_Source data_
****************

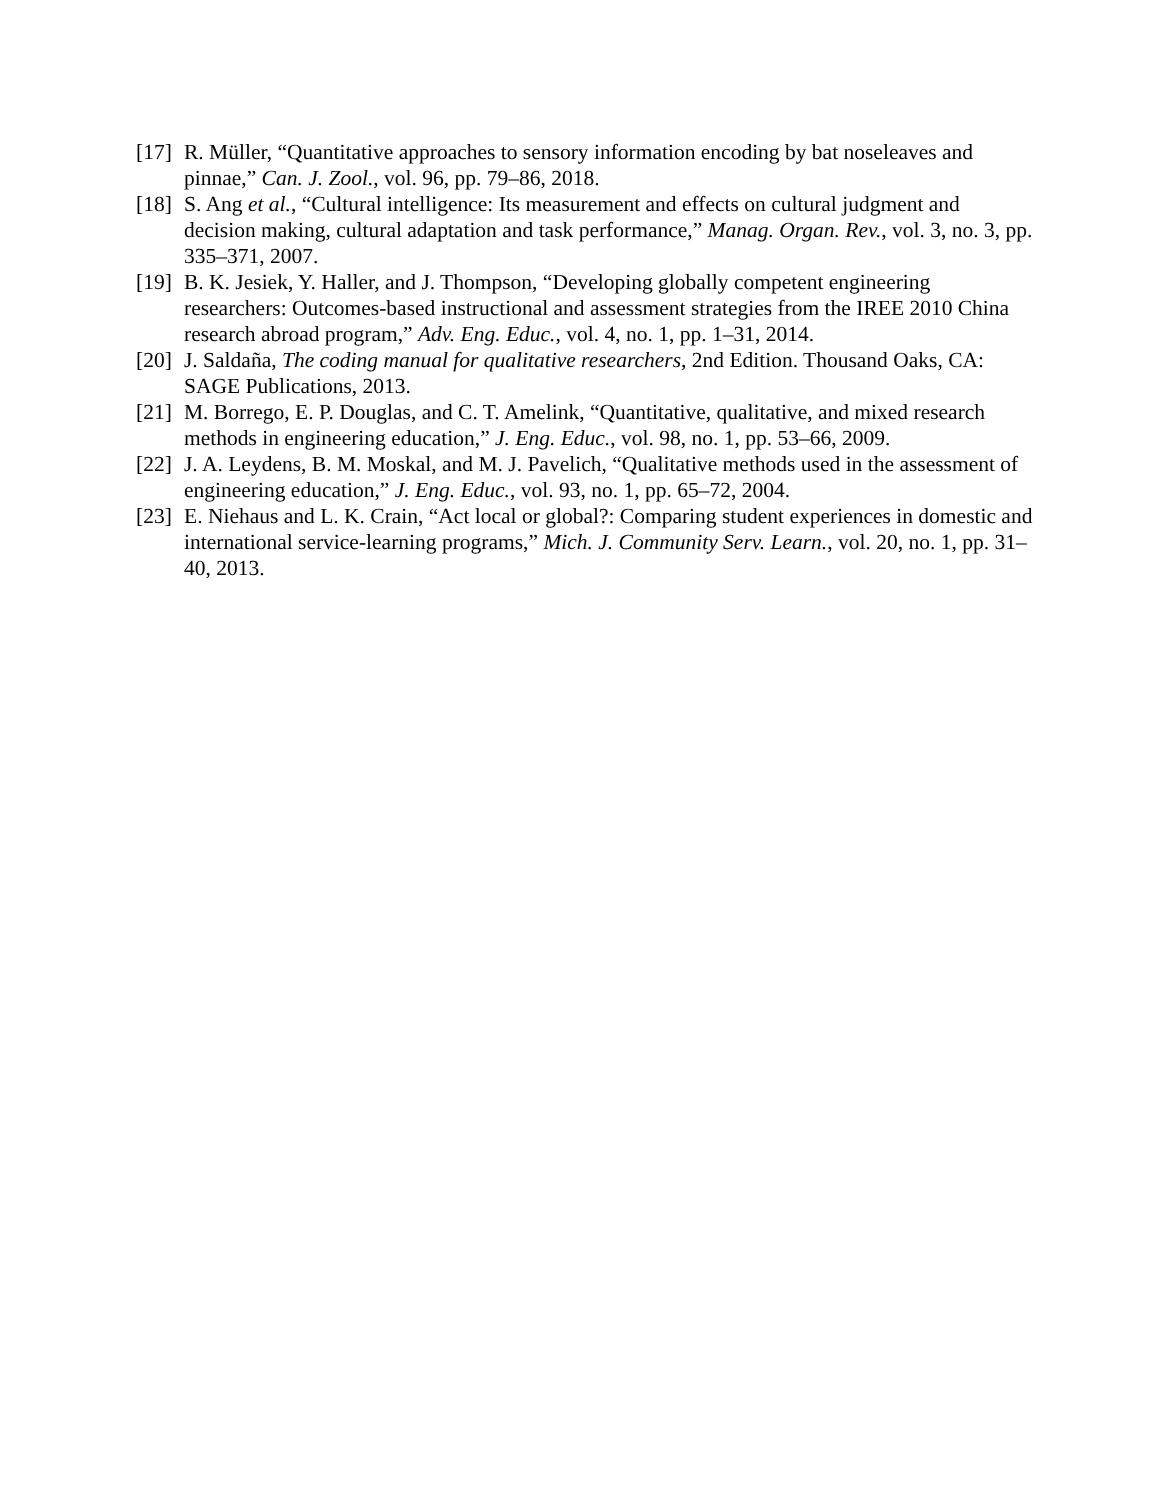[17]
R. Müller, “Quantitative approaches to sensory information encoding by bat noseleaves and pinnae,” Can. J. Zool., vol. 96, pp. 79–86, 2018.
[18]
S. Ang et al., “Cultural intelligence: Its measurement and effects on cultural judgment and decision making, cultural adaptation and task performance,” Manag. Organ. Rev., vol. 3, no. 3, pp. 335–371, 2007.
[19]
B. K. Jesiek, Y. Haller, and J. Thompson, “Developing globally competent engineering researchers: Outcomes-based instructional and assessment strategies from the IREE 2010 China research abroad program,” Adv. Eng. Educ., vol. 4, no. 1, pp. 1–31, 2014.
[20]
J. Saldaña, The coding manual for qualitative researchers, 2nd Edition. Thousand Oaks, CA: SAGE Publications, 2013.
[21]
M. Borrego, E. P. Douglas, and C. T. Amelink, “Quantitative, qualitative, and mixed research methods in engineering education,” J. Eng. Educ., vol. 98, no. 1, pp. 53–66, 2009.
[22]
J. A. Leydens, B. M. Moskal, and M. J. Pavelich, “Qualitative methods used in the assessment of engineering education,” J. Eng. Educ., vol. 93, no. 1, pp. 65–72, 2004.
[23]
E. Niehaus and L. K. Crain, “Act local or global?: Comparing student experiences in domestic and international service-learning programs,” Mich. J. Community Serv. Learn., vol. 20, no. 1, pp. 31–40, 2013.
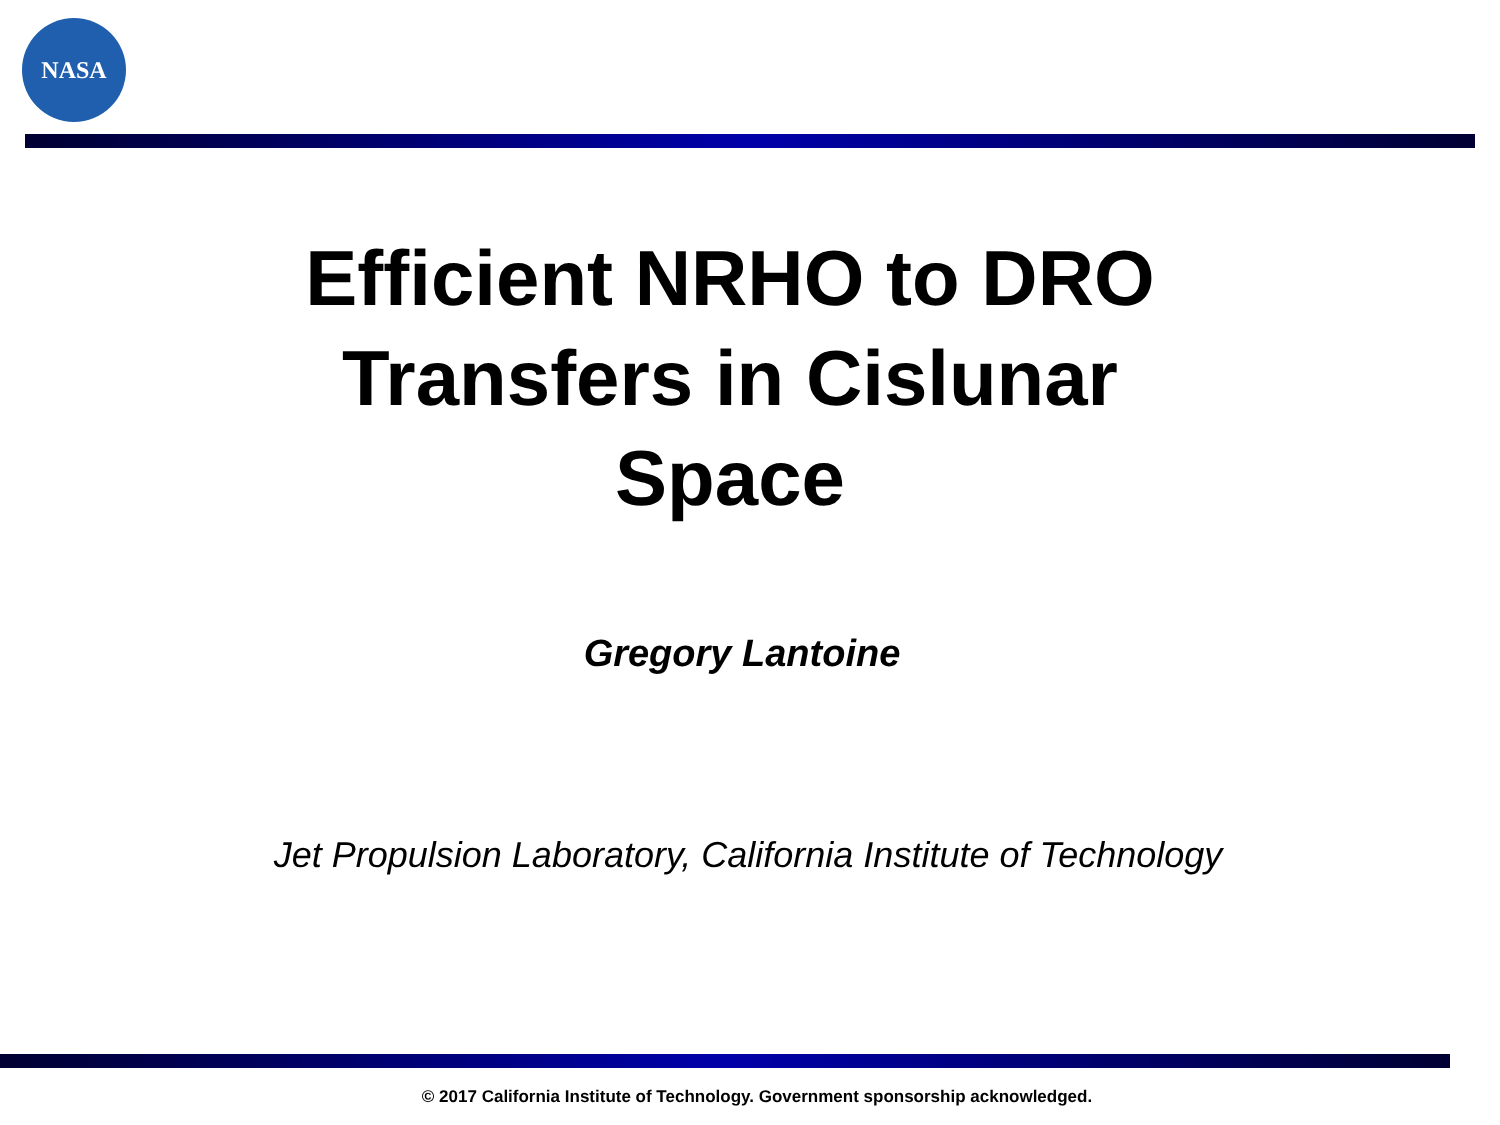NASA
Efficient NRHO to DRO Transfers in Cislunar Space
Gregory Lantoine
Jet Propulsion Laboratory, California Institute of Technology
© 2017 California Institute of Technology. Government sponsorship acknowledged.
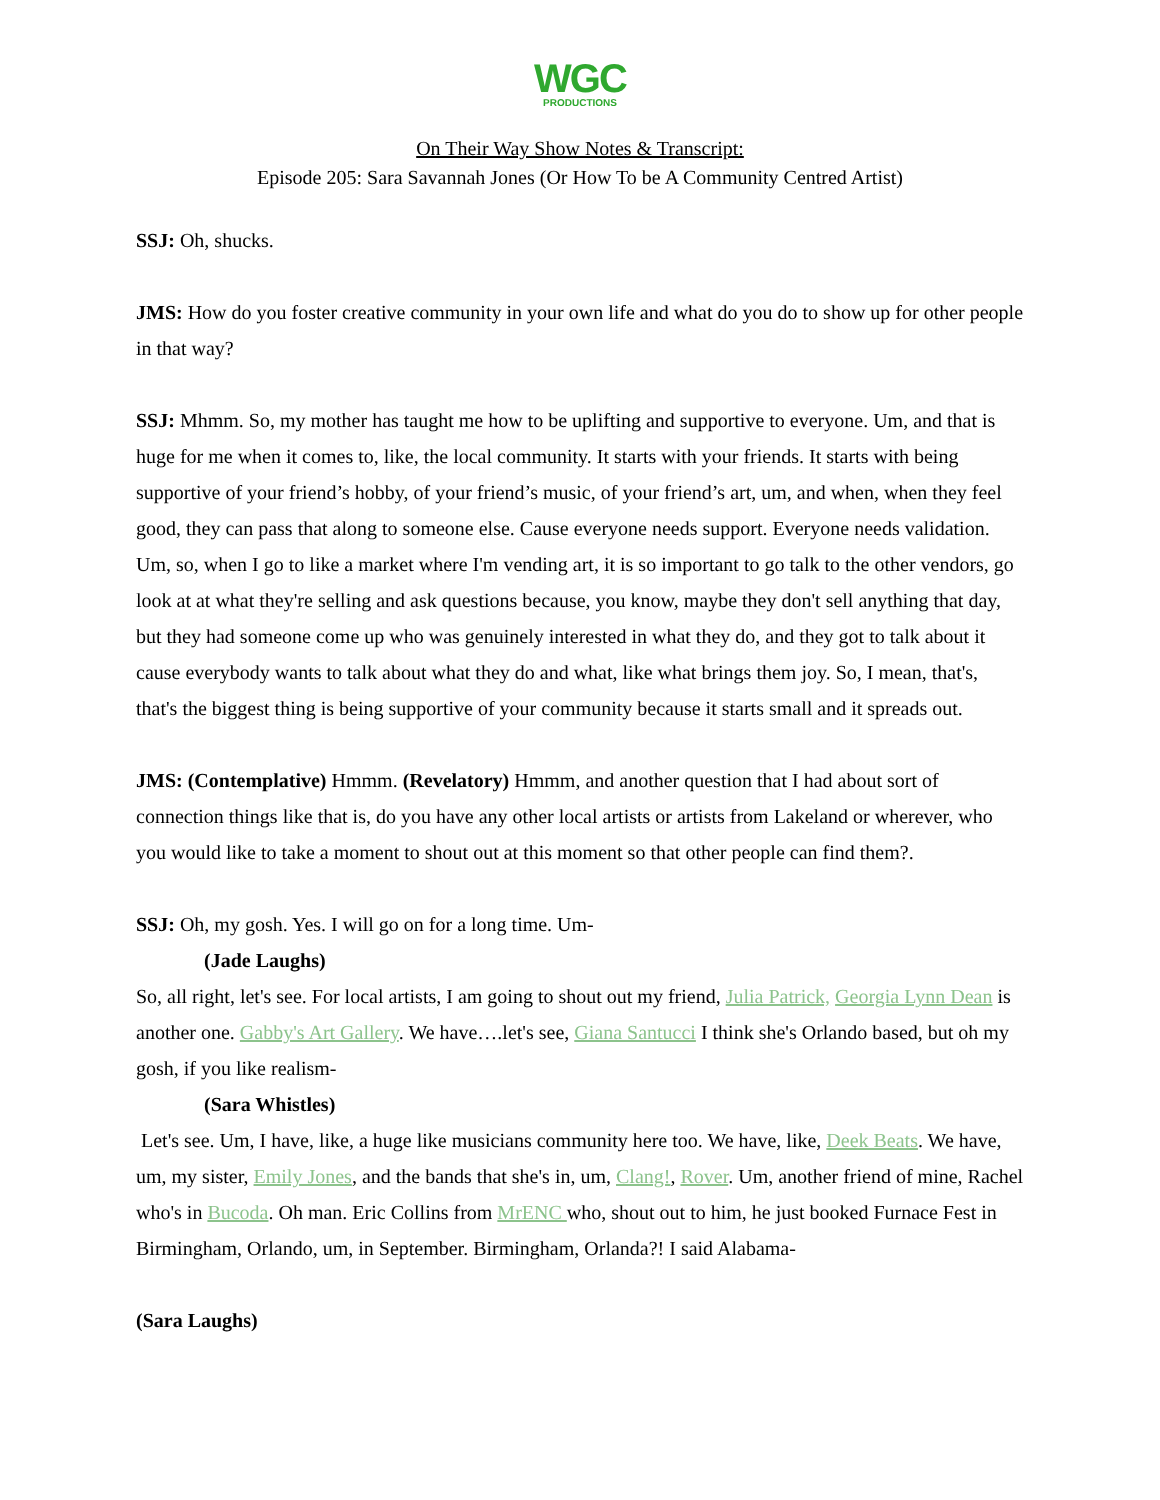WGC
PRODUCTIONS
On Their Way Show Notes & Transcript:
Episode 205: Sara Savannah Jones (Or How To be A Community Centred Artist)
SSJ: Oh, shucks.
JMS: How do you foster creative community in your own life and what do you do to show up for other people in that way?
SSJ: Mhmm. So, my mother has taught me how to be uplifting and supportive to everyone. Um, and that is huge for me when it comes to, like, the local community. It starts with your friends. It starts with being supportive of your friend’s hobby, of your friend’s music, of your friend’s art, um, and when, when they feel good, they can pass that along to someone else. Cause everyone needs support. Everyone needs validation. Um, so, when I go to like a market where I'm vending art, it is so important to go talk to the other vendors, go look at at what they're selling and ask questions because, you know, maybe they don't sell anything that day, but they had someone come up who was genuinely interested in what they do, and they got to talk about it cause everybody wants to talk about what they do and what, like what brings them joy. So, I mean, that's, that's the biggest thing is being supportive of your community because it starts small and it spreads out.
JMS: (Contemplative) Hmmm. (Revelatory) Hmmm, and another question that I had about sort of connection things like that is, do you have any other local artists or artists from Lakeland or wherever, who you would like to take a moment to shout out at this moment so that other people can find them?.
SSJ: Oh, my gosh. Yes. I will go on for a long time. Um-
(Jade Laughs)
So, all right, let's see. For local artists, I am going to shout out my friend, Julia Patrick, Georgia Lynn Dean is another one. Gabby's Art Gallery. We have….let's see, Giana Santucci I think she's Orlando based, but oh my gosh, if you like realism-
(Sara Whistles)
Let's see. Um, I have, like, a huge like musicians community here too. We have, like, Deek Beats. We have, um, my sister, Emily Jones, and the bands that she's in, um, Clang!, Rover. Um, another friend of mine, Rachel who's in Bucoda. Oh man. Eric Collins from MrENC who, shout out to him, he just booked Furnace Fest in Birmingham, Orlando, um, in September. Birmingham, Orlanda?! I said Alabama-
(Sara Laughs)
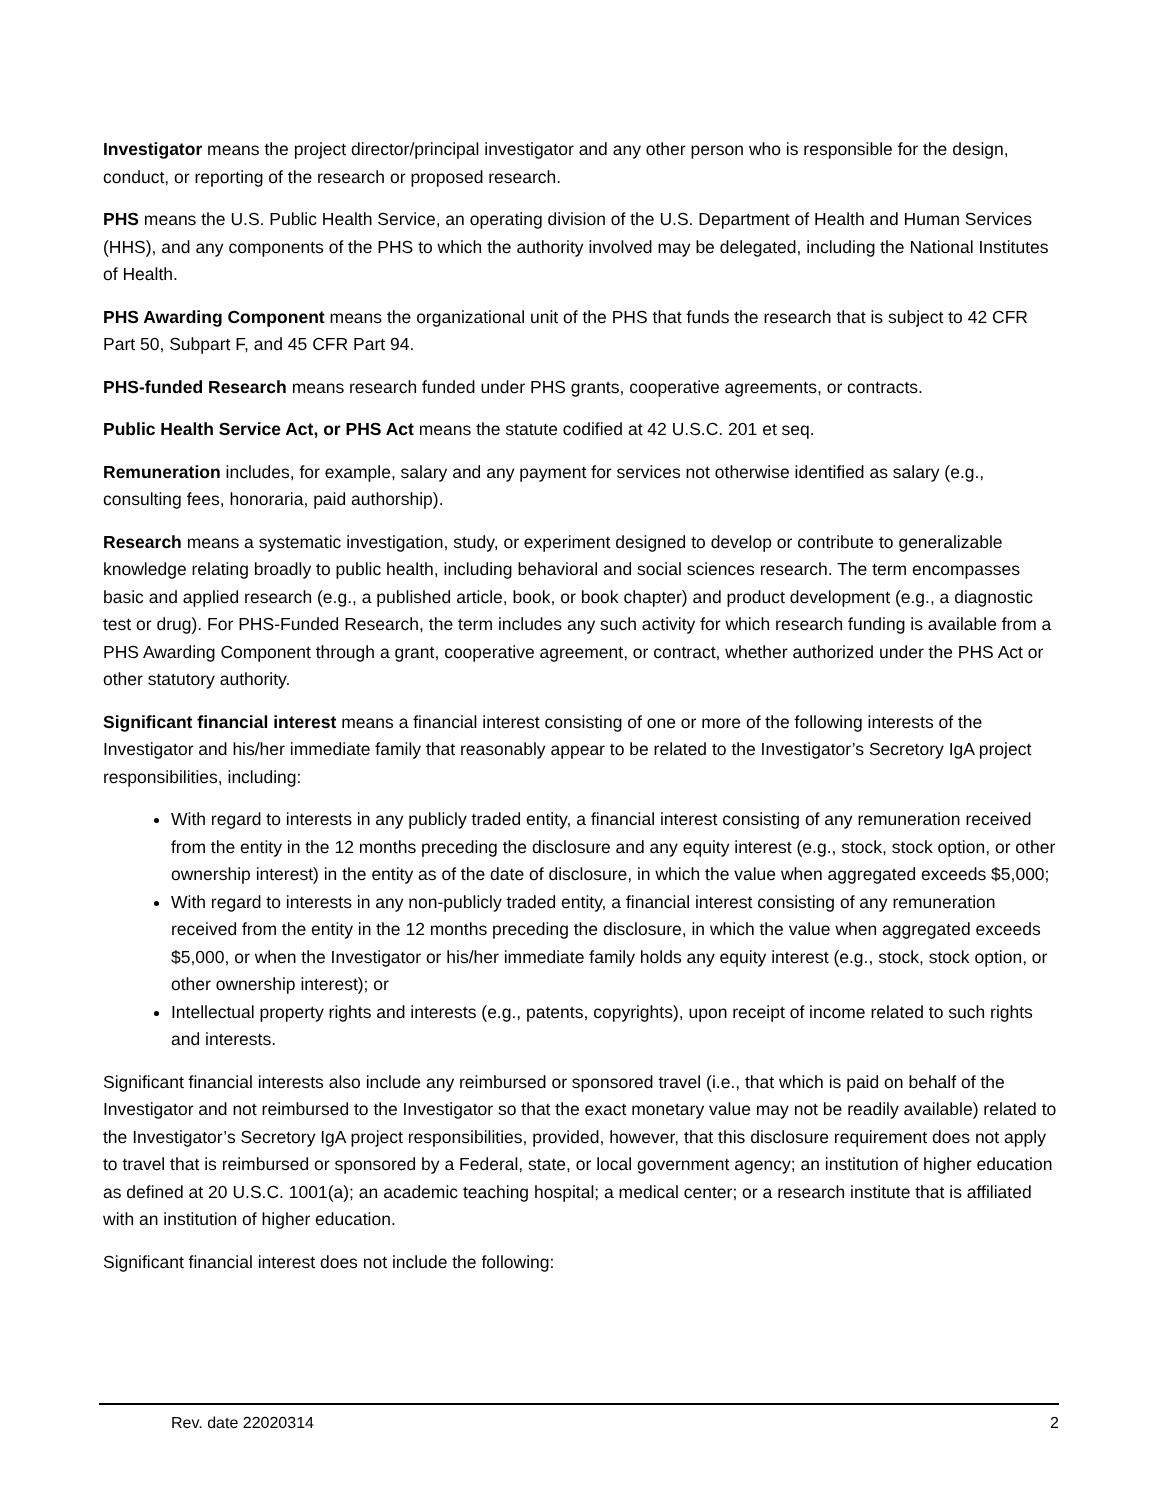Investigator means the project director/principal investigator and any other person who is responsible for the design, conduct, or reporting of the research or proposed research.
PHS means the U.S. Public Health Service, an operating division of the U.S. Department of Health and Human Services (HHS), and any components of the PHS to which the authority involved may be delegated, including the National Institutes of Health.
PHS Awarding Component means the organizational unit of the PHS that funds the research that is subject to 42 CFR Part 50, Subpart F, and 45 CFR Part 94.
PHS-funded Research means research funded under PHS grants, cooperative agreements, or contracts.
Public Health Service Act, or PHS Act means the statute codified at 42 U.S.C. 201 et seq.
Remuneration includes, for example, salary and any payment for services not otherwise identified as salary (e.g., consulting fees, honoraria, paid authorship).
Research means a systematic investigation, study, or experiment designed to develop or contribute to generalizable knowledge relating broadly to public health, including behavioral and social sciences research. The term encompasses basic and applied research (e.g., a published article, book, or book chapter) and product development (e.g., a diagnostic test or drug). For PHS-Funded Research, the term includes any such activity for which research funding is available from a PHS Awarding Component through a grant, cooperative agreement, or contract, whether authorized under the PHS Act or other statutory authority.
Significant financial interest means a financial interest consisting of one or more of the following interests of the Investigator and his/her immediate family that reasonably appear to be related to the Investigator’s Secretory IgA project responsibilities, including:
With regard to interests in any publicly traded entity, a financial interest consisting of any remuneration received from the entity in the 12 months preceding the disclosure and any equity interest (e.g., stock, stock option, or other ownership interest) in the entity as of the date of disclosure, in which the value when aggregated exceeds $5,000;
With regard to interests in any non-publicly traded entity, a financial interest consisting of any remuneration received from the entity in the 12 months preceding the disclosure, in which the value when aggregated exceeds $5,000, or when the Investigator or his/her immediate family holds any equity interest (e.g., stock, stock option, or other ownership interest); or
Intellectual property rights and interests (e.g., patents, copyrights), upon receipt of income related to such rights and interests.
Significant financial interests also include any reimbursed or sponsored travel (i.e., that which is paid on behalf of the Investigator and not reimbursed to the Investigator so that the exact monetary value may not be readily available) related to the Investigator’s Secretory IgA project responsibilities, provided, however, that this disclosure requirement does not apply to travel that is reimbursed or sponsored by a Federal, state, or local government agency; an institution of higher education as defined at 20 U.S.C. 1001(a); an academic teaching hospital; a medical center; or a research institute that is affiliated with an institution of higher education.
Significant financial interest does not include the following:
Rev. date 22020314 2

****************

_Problem details_
Leave out the images and write out the lines above exactly, from the one with "(Sara Whistles)" up to and including the one with "Remuneration includes, for".

_Written reply_
(Sara Whistles)
Let's see. Um, I have, like, a huge like musicians community here too. We have, like, Deek Beats. We have, um, my sister, Emily Jones, and the bands that she's in, um, Clang!, Rover. Um, another friend of mine, Rachel who's in Bucoda. Oh man. Eric Collins from MrENC who, shout out to him, he just booked Furnace Fest in Birmingham, Orlando, um, in September. Birmingham, Orlanda?! I said Alabama-
(Sara Laughs)
Investigator means the project director/principal investigator and any other person who is responsible for the design, conduct, or reporting of the research or proposed research.
PHS means the U.S. Public Health Service, an operating division of the U.S. Department of Health and Human Services (HHS), and any components of the PHS to which the authority involved may be delegated, including the National Institutes of Health.
PHS Awarding Component means the organizational unit of the PHS that funds the research that is subject to 42 CFR Part 50, Subpart F, and 45 CFR Part 94.
PHS-funded Research means research funded under PHS grants, cooperative agreements, or contracts.
Public Health Service Act, or PHS Act means the statute codified at 42 U.S.C. 201 et seq.
Remuneration includes, for example, salary and any payment for services not otherwise identified as salary (e.g., consulting fees, honoraria, paid authorship).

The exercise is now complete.